„Apeluję do mieszkańców naszego miasta, aby poważnie rozważyli czy to, co przedstawiają organizatorzy jest wystarczającym powodem do udziału w referendum”
– czytamy w opublikowanym właśnie oświadczeniu prezydenta Gliwic, Zygmunta Frankiewicza.
To pierwsze, oficjalne stanowisko prezydenta, z którego wynika, że podobnie jak w 2009 roku, będzie raczej zniechęcał swoich zwolenników do udziału w referendum.
„Za dwa lata odbędą się kolejne demokratyczne wybory, w których wszyscy chętni będą mogli na równych i jasnych zasadach poddać ocenie mieszkańców swoje programy. Zapewniam Państwa, że do tego czasu zamierzam dalej uczciwie i rzetelnie wywiązywać się ze swoich zobowiązań wobec gliwiczan. „
Prezydent uważa, że referendum jest uzasadnione tylko w sytuacjach kryzysowych, a takie okoliczności wg Zygmunta Frankiewicza nie zaszły.
„Grupa kilkudziesięciu osób postanowiła po raz kolejny wyrazić swój sprzeciw organizując referendum. To normalne w demokracji, że ludzie mają różne poglądy i nie zawsze się ze sobą zgadzają. Referendum jest jednak środkiem nadzwyczajnym, po który należy sięgać w sytuacjach kryzysowych. Ma chronić przed nadużyciami, czy korupcją. Takich zjawisk u nas nie ma.
.
Na inicjatorach akcji referendalnej spoczywa obowiązek bardzo rzetelnego uzasadnienia podejmowanych kroków.

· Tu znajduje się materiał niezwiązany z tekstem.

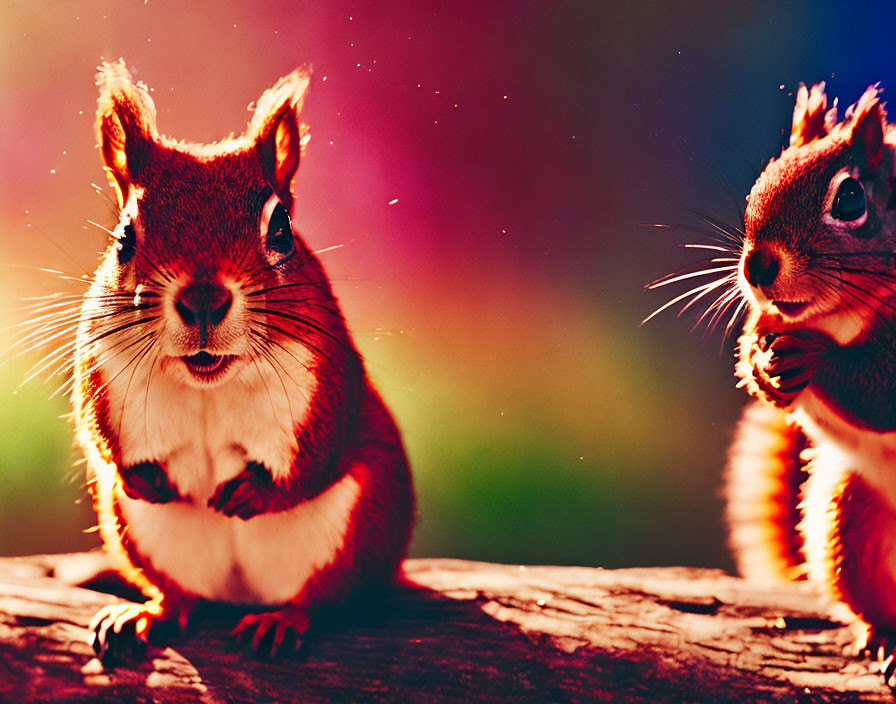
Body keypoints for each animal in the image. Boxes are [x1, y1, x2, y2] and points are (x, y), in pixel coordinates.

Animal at [75, 60, 414, 660]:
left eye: (281, 231)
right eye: (124, 238)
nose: (203, 299)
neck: (209, 381)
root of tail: (242, 594)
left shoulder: (331, 377)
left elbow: (318, 455)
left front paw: (257, 491)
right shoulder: (97, 364)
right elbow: (98, 435)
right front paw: (141, 478)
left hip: (358, 533)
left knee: (326, 598)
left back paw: (283, 620)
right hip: (141, 536)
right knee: (182, 598)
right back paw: (146, 614)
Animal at [712, 82, 896, 676]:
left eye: (851, 200)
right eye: (761, 182)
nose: (757, 267)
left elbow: (875, 390)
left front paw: (812, 356)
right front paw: (756, 358)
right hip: (849, 522)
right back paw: (886, 637)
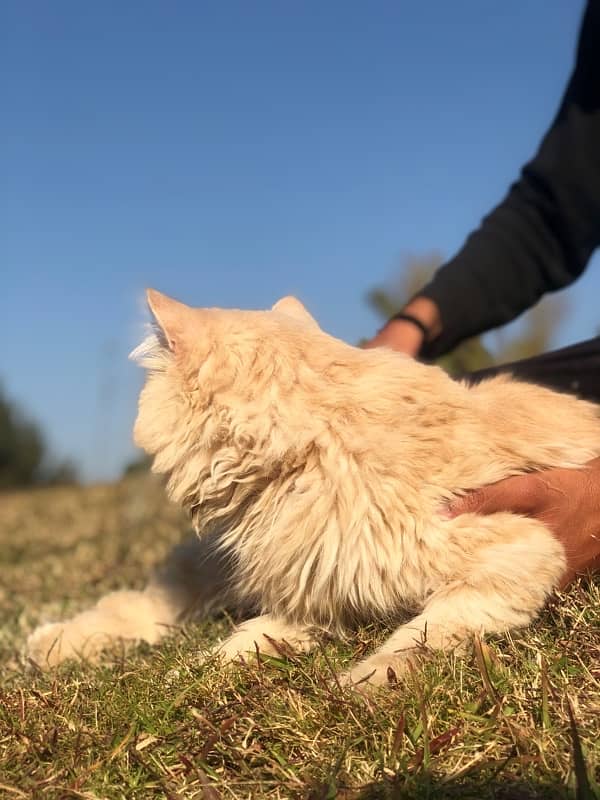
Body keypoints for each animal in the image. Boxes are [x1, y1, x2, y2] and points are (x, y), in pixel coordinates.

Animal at [27, 290, 600, 684]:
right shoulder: (312, 583)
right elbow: (235, 643)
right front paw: (185, 680)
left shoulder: (523, 549)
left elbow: (427, 634)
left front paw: (369, 682)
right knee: (145, 602)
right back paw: (51, 644)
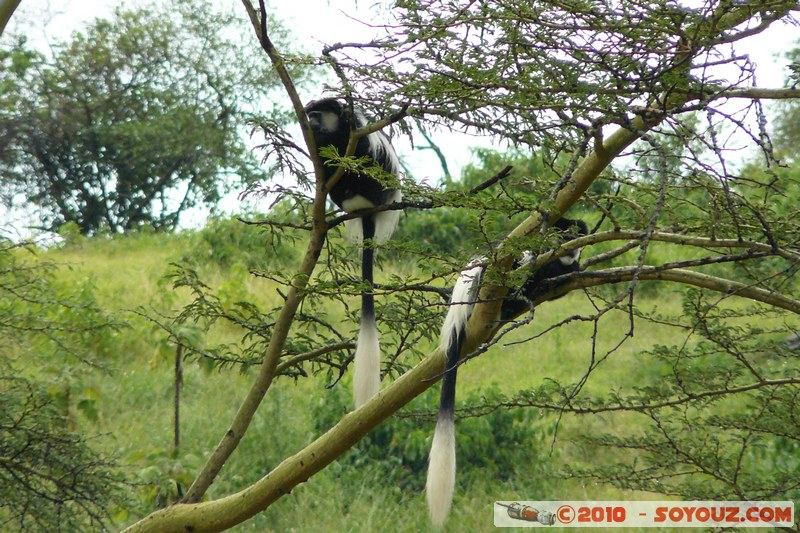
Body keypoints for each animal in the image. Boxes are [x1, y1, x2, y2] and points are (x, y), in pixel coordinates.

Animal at [306, 97, 406, 408]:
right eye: (309, 115)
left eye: (317, 114)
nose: (310, 123)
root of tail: (367, 211)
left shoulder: (357, 133)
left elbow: (363, 149)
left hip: (374, 185)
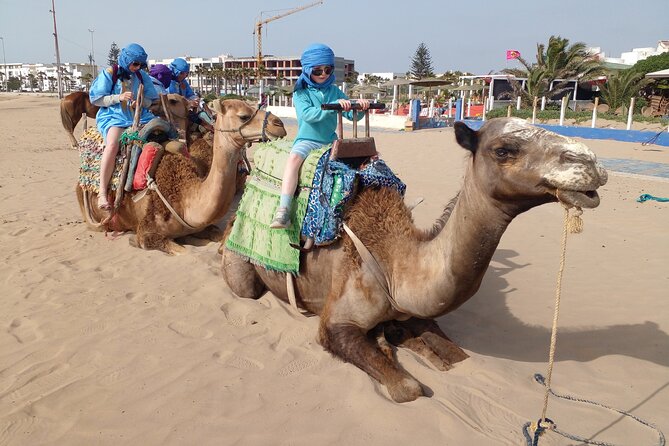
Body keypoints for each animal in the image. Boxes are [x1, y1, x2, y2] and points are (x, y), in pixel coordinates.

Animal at [75, 100, 284, 254]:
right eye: (243, 116)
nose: (279, 124)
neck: (185, 198)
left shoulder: (205, 226)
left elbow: (217, 234)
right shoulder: (147, 233)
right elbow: (185, 251)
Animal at [222, 116, 608, 402]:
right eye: (504, 149)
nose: (590, 162)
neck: (394, 264)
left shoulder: (416, 311)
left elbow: (460, 358)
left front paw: (399, 337)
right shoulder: (336, 321)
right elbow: (407, 389)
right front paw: (393, 349)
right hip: (238, 264)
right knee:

Nadużywanie tak wyjątkowych mechanizmów prawnych szkodzi demokracji.”
Pełna treść oświadczenia dostępna jest tutaj >>
Przypomnijmy. Referendum w sprawie odwołania prezydenta Gliwic odbędzie się 16 września. Termin referendum wyznaczył komisarz wyborczy na podstawie wniosku Obywatelskiego Komitetu Referendalnego, pod którym podpisało się ponad 15 tysięcy mieszkańców Gliwic.